Estrategicamente calados até a eleição, representantes da esquerda do PT prometem iniciar uma disputa no partido na tentativa de evitar que o governo do presidente eleito Luiz Inácio Lula da Silva seja caracterizado pela moderação demonstrada na campanha.
"Ninguém quer atirar pedras, mas o país está em uma situação em que não há como ser moderado", afirmou o ex-prefeito de Porto Alegre Raul Pont, um dos principais líderes da corrente de esquerda Democracia Socialista.
"O PT mudou seu programa e quebrou a resistência de setores da burguesia ao Lula. Eleitoralmente, funcionou. Vamos ver como vai ser governando. As pessoas querem paz, mas com melhoria de vida", disse a deputada federal eleita Luciana Genro (RS).
Integrantes da esquerda petista pretendem não apenas cobrar de Lula o cumprimento de questões programáticas mas também reivindicar participação nas equipes de transição e de governo.

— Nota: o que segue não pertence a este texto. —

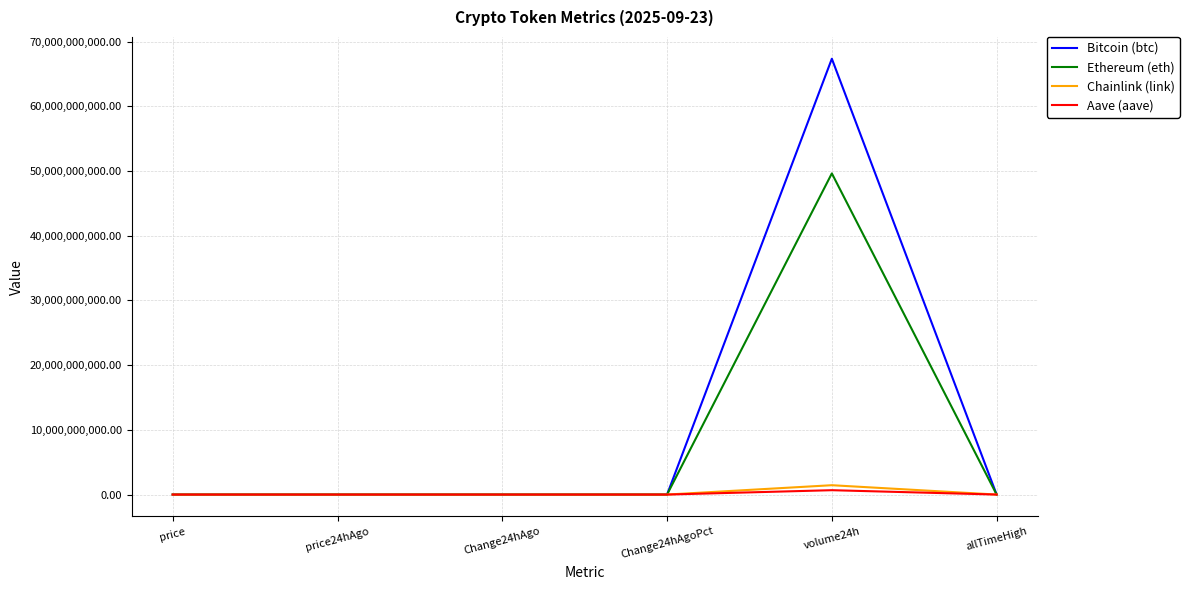

Which series has the largest total across all categories?

Bitcoin (btc)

"Não aceito que o Campo Majoritário [ala moderada da qual fazem parte, entre outros, Lula e o presidente nacional da sigla, José Dirceu] indique o governo. O partido quer continuar sendo ouvido", declarou Pont. "O governo tem de sair de um processo de maioria e de consenso. O partido como um todo deve estar no governo e nós somos o partido."
Embora controle apenas cerca de 30% do Diretório Nacional, principal órgão decisório do PT, a esquerda terá seu poder ampliado no Congresso com o aumento proporcional e em números absolutos de seus deputados eleitos.

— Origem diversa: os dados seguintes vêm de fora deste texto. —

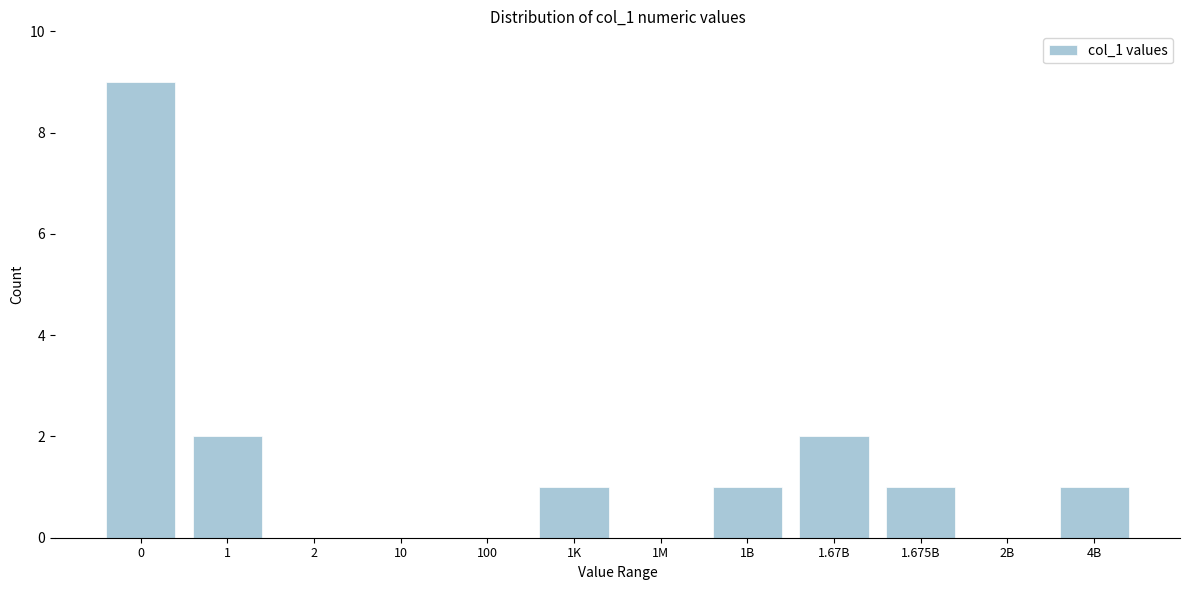

Reading right to left, what are all the values shown in this chart?

4B=1	2B=0	1.675B=1	1.67B=2	1B=1	1M=0	1K=1	100=0	10=0	2=0	1=2	0=9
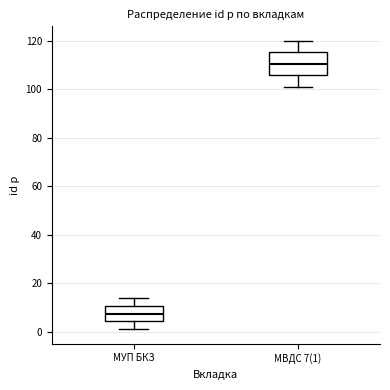

Which box has the lowest median line?

МУП БКЗ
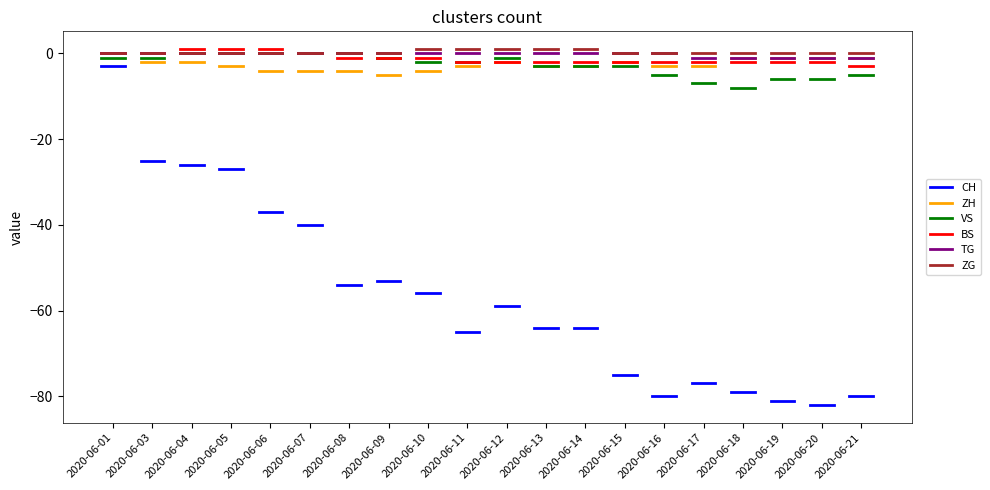

Which has a higher value, 2020-06-15 or 2020-06-07?

2020-06-07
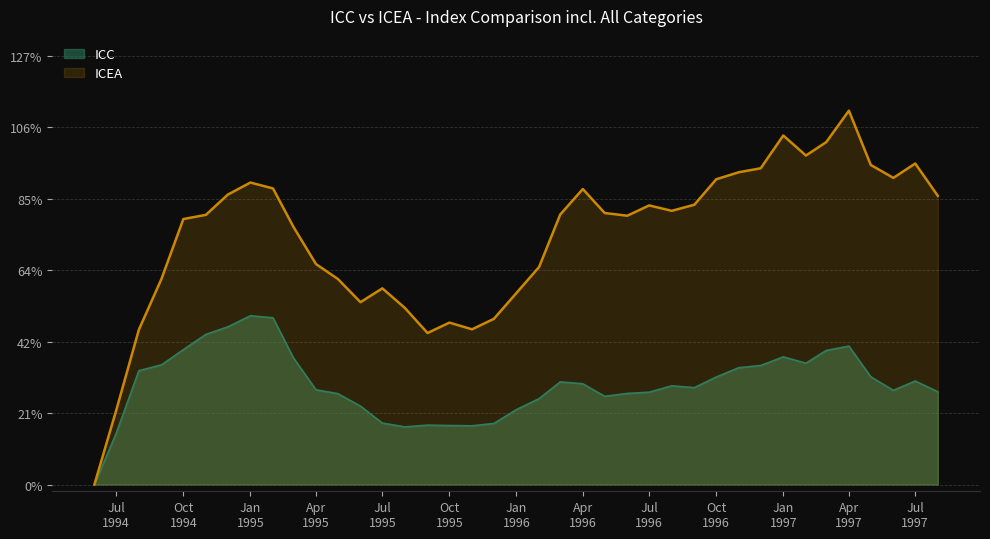

What is the maximum value shown in the chart?

110.7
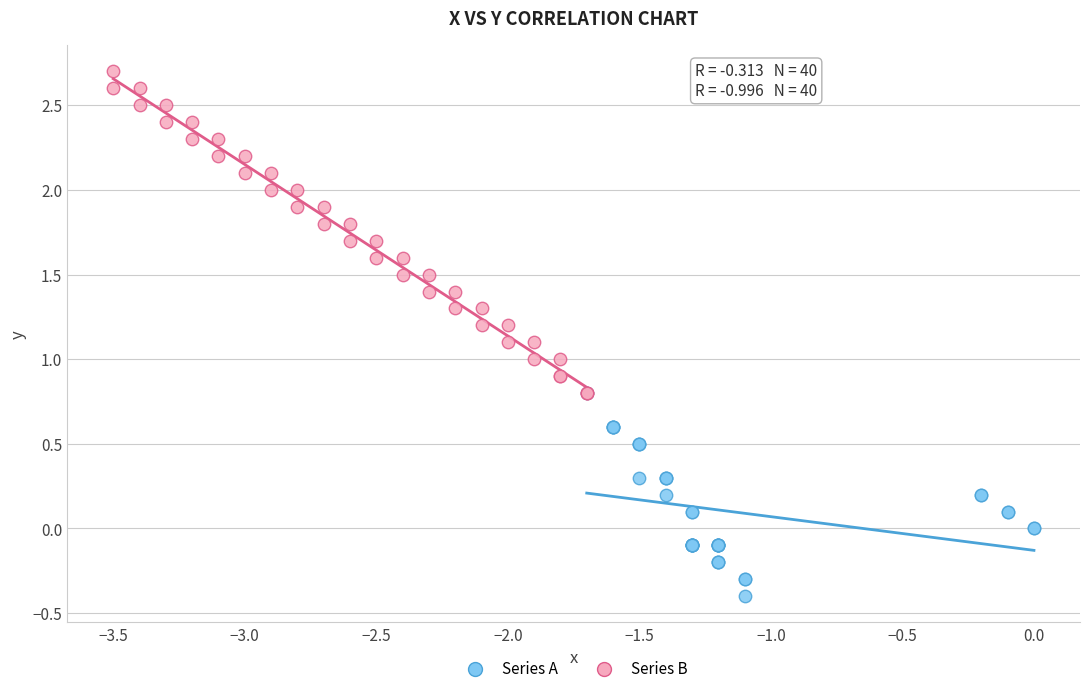

Which series contains the lowest Y value?

Series A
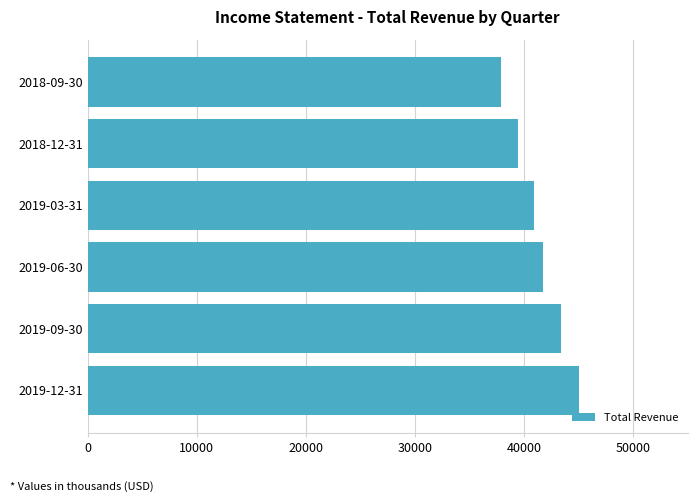

The value at 2018-09-30 is 60906. True or false?

False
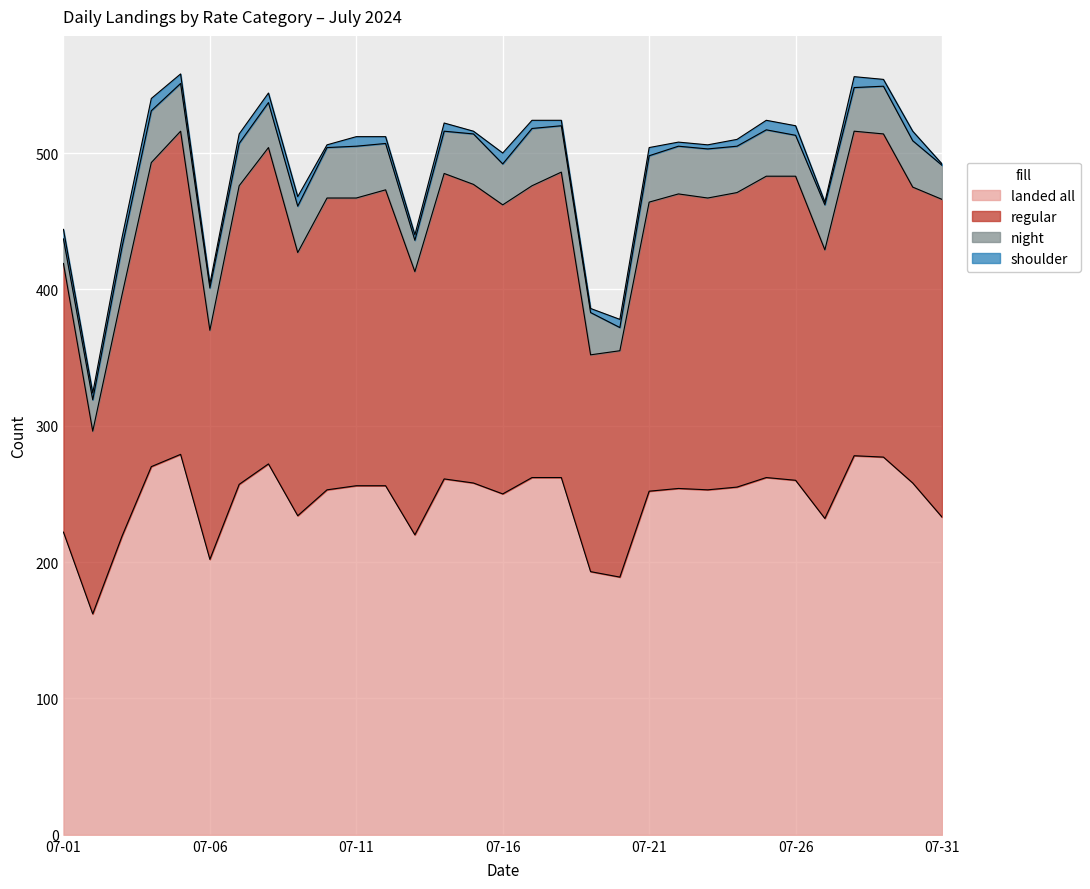

What is the lowest value of the landed all series?

162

Dos atuais 12 parlamentares, segundo cálculos feitos pelo deputado Luciano Zica (SP), a ala contará agora com 28 representantes na Câmara dos Deputados, o equivalente a 31% da bancada, se contabilizados também os representantes da extrema-esquerda.

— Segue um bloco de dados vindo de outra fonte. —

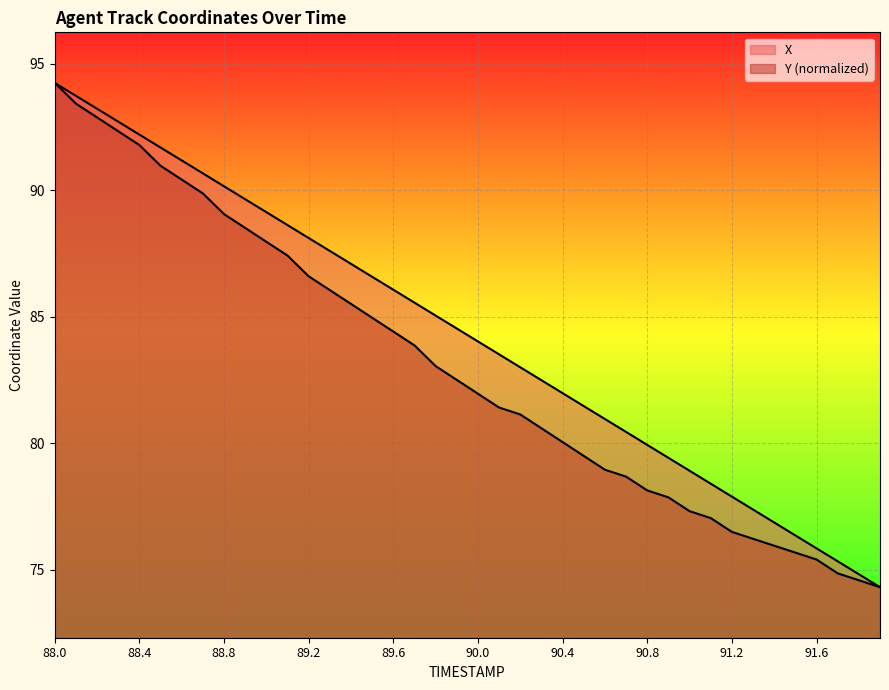

What is the sum of the X values at 90.8 and 90.0?

164.0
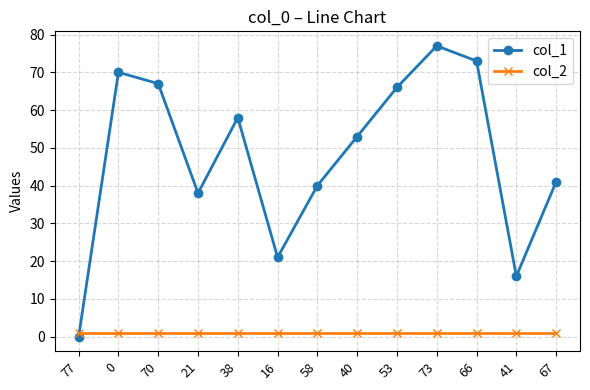

How many intersections are there between col_2 and col_1?

1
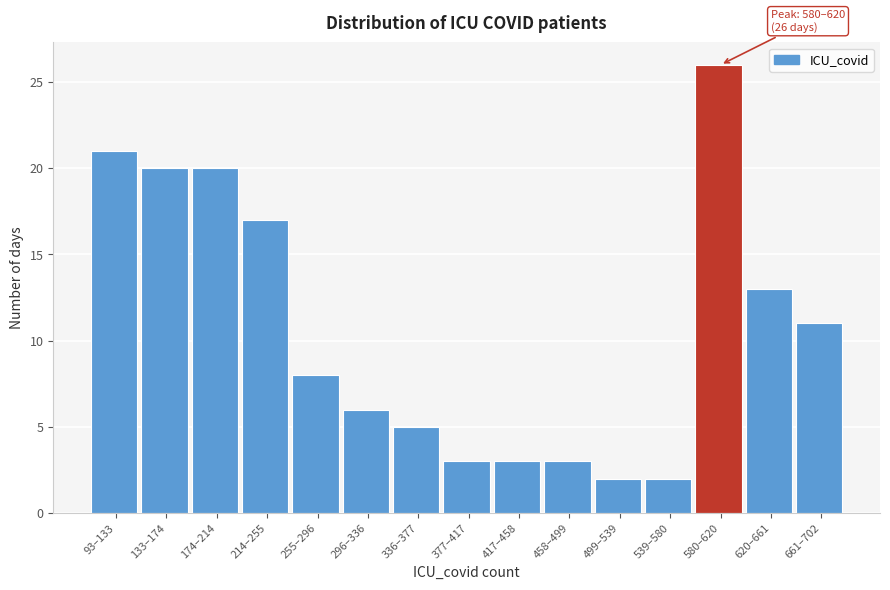

Reading left to right, transcribe all the data shown in this chart.

93–133=21	133–174=20	174–214=20	214–255=17	255–296=8	296–336=6	336–377=5	377–417=3	417–458=3	458–499=3	499–539=2	539–580=2	580–620=26	620–661=13	661–702=11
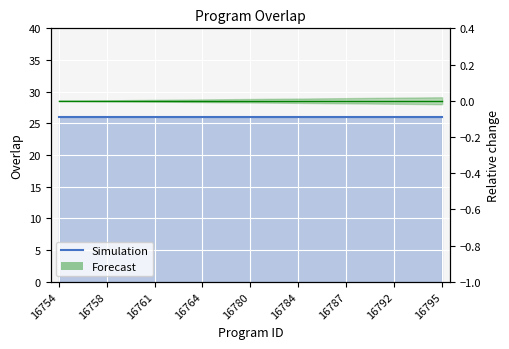

The value of Forecast line at 16758 is 0. True or false?

True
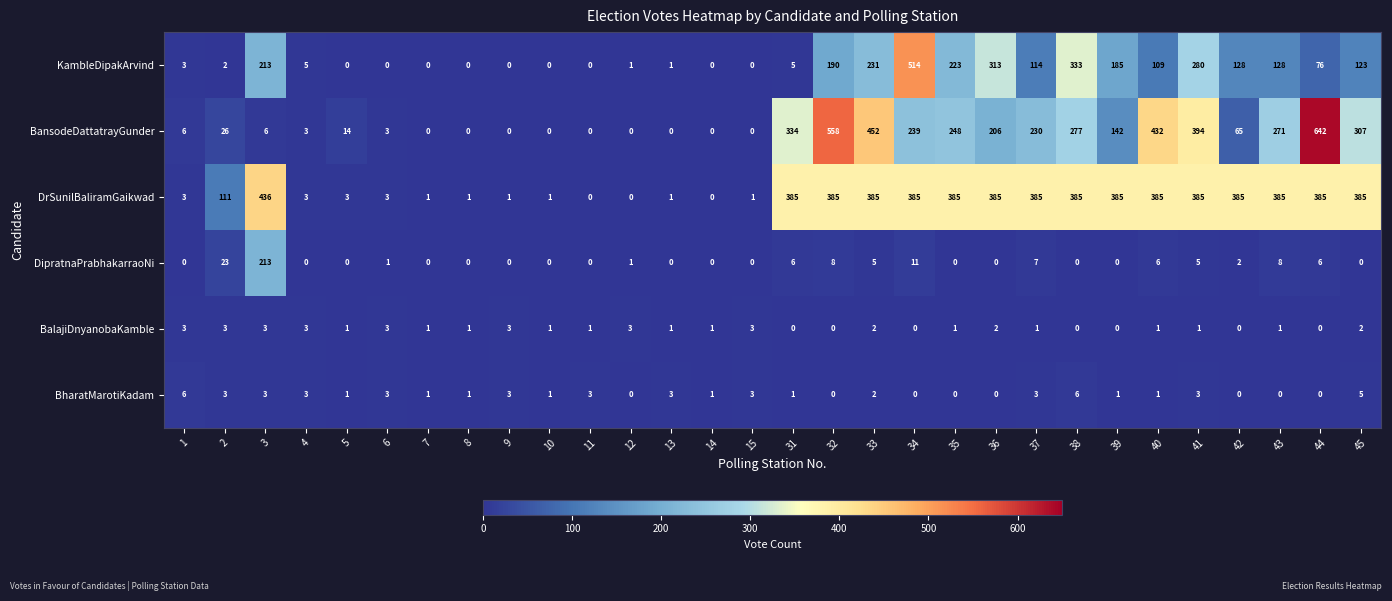

List the series in order of their peak value, lowest first.

BalajiDnyanobaKamble, BharatMarotiKadam, DipratnaPrabhakarraoNi, DrSunilBaliramGaikwad, KambleDipakArvind, BansodeDattatrayGunder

"Vamos ter de disputar o rumo do futuro governo e a posição da esquerda é importante para fortalecê-lo programaticamente", afirmou Zica. "Vamos puxar o governo para a esquerda. Caso contrário, corremos o risco de fazer algo convencional. O Campo Majoritário é mais sujeito às pressões e tem defendido posições menos mudancistas", completou ele.
O deputado Milton Temer (RJ), um dos líderes da corrente de esquerda Força Socialista, disse não acreditar que Lula será moderado, mas avalia que caberá ao PT o contraponto de esquerda entre as forças que apoiaram a legenda.
"O PT tem de ser o pólo radical da frente. O governo não tem de ser um governo para impor as bandeiras do PT, mas elas têm de estar hasteadas e pressionando os outros da frente para convencê-los do que achamos melhor", declarou. "E a esquerda tem de ser um problema para os que impuserem moderação ao Lula."
Entre as questões que causarão polêmica dentro da sigla, está a anuência do presidente eleito ao acordo com o FMI. "Temos de criar um ambiente para que a população entenda que o FMI é um inimigo", afirmou Genro. "Priorizaremos o acordo, o superávit, ou as demandas do povo?"
Apesar do tom crítico adotado desde já, todos são unânimes ao declarar que os prováveis confrontos internos não inviabilizarão o governo. "Sabemos que, quando perdermos [internamente], temos que aceitar. Aceitamos o jogo democrático", disse Zica.